Swimming is an excellent method of encouraging your child to get active. It is okay to introduce children to the dangers of water at 6 months to three years old.
A study by the American Red Cross, the nation’s most renowned organization for water safety and instruction, recommends that children and their parents begin by enrolling in a fundamental course.
The classes typically teach the blowing of bubbles as well as underwater exploration before beginning official swim lessons. The children are ready to master breath control, floating, and basic strokes around 4 or 5.
Ages 6 to 8
The children have grown enough at 6 to make it possible for them to strike an improvised baseball and throw a soccer ball or basketball.
They can also perform gymnastics exercises and safely ride and control a bicycle with two wheels. This is the perfect moment to introduce youngsters to various physical and fitness-related sports.
Different sports use the growth plates in different ways, which helps ensure a healthy development overall. Injuries from overuse (such as strain fractures or heel pain for football players) are more frequent and occur when children play the same sport year after year.
Ages 9 to 11
Hand-eye coordination is evident at this stage. Most children can throw and hit a baseball and make solid contact with a golf ball or tennis ball. Promoting competition is acceptable, so it’s not all your energy into winning.
If your child is keen to participate in sporting events like triathlons with short-duration or long-distance races, they are safe so long as they’ve trained for the event and maintained regular water intake.
Ages 12 to 14
Children’s interest may diminish in the organized environment of sports once they enter the age of adolescence. They might decide to concentrate instead on strength or exercises to build muscles. If your child has not yet reached puberty, avoid lifting large weights.

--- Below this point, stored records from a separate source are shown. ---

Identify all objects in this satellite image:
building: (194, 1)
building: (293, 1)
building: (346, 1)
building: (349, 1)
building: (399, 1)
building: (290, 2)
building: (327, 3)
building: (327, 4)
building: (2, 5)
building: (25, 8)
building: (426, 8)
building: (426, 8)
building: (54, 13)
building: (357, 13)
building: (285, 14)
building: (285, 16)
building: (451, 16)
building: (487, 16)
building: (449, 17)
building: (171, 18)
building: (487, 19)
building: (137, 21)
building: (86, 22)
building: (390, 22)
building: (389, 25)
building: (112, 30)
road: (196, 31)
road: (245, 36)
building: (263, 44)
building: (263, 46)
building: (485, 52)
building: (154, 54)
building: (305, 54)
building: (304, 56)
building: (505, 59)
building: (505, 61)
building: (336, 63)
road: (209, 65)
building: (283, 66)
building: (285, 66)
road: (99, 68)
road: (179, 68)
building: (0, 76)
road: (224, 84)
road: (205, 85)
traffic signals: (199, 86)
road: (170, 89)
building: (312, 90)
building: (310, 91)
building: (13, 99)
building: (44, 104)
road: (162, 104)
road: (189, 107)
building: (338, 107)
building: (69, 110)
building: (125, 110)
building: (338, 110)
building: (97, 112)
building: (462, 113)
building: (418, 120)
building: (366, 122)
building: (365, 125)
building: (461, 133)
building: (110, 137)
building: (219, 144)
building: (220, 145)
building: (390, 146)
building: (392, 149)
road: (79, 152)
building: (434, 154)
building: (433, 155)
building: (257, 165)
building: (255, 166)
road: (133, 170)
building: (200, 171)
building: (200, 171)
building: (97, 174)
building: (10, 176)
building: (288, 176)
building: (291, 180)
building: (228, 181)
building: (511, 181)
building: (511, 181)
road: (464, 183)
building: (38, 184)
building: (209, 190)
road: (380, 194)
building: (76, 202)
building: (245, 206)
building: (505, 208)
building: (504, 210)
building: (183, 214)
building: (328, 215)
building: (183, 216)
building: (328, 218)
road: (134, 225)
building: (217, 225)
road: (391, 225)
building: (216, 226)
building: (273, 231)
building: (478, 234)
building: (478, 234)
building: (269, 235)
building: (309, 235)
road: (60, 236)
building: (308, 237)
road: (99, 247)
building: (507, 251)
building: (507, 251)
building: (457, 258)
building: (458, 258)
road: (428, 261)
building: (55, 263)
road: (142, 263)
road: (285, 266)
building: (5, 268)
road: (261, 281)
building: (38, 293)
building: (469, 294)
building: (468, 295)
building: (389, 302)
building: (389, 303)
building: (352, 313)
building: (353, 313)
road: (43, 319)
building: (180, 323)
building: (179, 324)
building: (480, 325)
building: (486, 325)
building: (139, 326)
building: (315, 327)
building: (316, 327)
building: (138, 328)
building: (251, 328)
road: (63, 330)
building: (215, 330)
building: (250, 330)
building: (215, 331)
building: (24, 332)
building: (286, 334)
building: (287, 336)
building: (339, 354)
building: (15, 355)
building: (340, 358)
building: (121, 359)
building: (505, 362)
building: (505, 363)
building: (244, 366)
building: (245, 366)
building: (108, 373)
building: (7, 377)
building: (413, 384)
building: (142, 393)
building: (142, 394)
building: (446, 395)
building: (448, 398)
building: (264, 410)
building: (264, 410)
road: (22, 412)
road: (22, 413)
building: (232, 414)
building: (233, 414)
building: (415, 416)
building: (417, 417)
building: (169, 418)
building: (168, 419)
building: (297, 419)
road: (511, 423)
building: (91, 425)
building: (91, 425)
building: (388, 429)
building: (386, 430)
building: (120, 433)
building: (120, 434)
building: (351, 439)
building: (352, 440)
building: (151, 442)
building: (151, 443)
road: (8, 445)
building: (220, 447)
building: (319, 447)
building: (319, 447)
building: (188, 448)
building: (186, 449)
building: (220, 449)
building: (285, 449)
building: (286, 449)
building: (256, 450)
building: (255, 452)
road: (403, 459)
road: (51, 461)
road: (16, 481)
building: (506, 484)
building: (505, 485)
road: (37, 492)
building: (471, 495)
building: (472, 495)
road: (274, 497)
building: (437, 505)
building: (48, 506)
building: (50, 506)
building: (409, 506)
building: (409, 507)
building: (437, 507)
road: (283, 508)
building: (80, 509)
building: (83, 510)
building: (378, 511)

Make sure you use healthier alternatives, including bands, flexible tubes, and body weights exercises, like pushups and squats. They build strength without putting joints and bones in danger.
Prepubescent children must not try a one-rep maximum (the maximum weight a person can lift in one go) in the gym.
Children are in the greatest danger of injuries during growth spurts, like those seen in their teens. If a child lifts too much weight or has the wrong form in throwing or running, he or she could be prone to severe injuries.
Ages 15 and over
When your teenager is past puberty and can now lift weights, encourage them to join an exercise class or even a couple of sessions with an experienced. Incorrect posture could cause injury to muscles and lead to fractures.
If your teenager is interested in endurance events such as marathons or triathlons, there’s no reason to deny it (although some races have age requirements for participants).
Remember that proper training is equally essential for teenagers just as for parents. Keep an eye on the diet and fluid intake and be able to recognize symptoms of heat-related illnesses.
Activeness at any age helps improve overall health.
Establishing a solid base is essential in preparing children to become healthy adults. Kids are active by nature, and encouraging this through fitness instruction will help create long-lasting habits.